__Text to read__
[Begin]

Section C.  Vacancies.   Any vacancy occurring in the Board of Directors or Nominating Committee during the term shall be filled by appointment of the President in consultation with members of the Board.  The appointed person shall serve until the next election process.

Article VIII  Executive Committee

Section A.  Composition.   The Executive Committee shall consist of the President, Vice President, Secretary, Treasurer and Chairpersons of the Nominating Committee and other standing committees.  This Committee shall be chaired by the President.

Section B.  Authority.   The Executive Committee shall have general supervision of the affairs of the Association between business meetings of the Board of Directors, make recommendations to the Board of Directors, and shall perform such other duties as prescribed by the by-laws, and those assigned by the Board of Directors.  The Executive Committee shall be subject to the orders of the Board of Directors and none of its acts shall conflict with the action of the Board of Directors of IAVE.

Section C.  Meeting.   The Executive Committee shall meet at least twice between Board Meetings and may do so at a time and place agreed or through telephone or video conference or through other means.

Section D.  Reports.   Transactions of business in which the Executive Committee must act for the Board of Directors shall be reported at the next meeting of the Board of Directors.

    Section E.  Quorum.   A quorum shall consist of 50% plus one of the
    Executive Committee.

Article IX.  Standing Committees

Section A.  Standing and Special Committees.   The IAVE Board of Directors shall appoint Standing Committees and shall have the authority to create any special committee which it deems necessary.  All such committees shall be chaired by a board member and shall report to the board.

Section B.  Standing Committees.   The Standing Committees shall be appointed by the Board of Directors in line with strategic priorities at the time.

Article X.  Members Meetings

    Section A.  Purpose.

    1.    Function as the governing body of IAVE.

2.    Receive reports and information from the IAVE Board of Directors.

3.    Receive the report of the results of the election of President, Vice President, Regional Board Members and appointed Board Members.

    4.    Receive biennial report and accounts.

Section B.  Meetings.   The regular Members Meeting shall be during each World Conference.

Section C.  Special Meetings.   Special meetings may be called by the  Board of Directors, or by 40 members in good standing, representing a minimum of three regions, should the Board of Directors refuse to do so.

Section D.  Mail Meetings.   In the event that a meeting cannot be held, elections and amending of the by-laws may be transacted by mail or electronic written transmission and shall be called “Mail Members Meetings.”

[End]

__Input for this task__
[Begin]

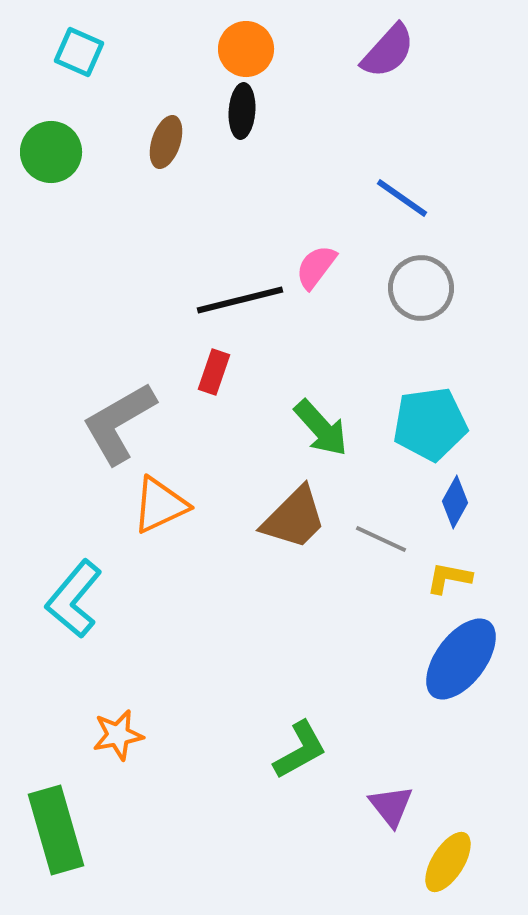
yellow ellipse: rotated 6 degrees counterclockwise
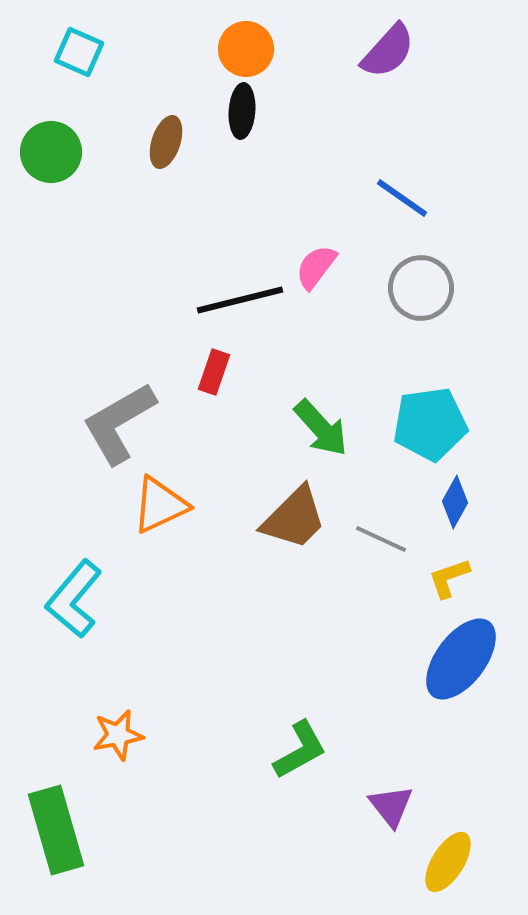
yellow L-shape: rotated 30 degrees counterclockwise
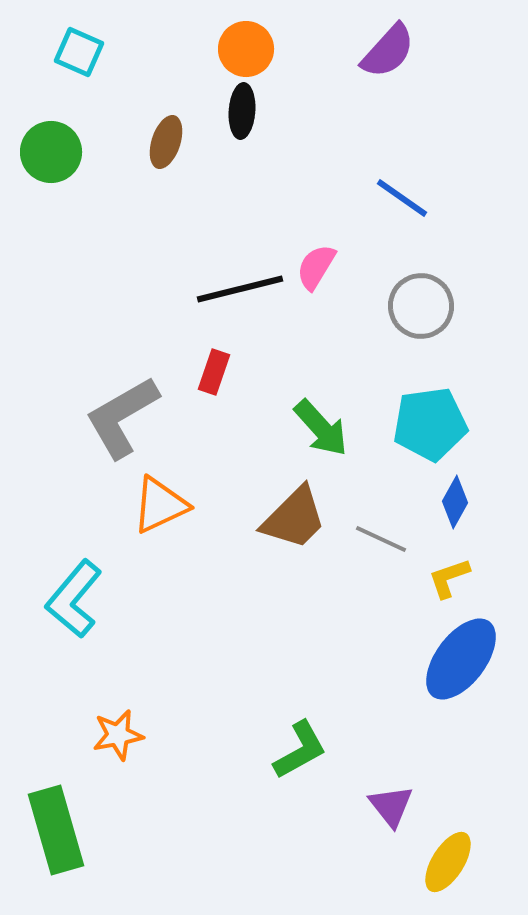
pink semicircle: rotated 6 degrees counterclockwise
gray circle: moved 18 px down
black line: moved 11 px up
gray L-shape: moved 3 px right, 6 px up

[End]

__What is asked__
[A] Reproduce the by-laws passage from "Section A.  Composition.   The" to "by the President." word for word.
[B] Write out the lines of the listing from the line with "yellow L-shape: rotated" to the end of the listing, leaving out the pictures.
The listing has no connection to the by-laws passage.

__Solutions__
[A]
Section A.  Composition.   The Executive Committee shall consist of the President, Vice President, Secretary, Treasurer and Chairpersons of the Nominating Committee and other standing committees.  This Committee shall be chaired by the President.

[B]
yellow L-shape: rotated 30 degrees counterclockwise
pink semicircle: rotated 6 degrees counterclockwise
gray circle: moved 18 px down
black line: moved 11 px up
gray L-shape: moved 3 px right, 6 px up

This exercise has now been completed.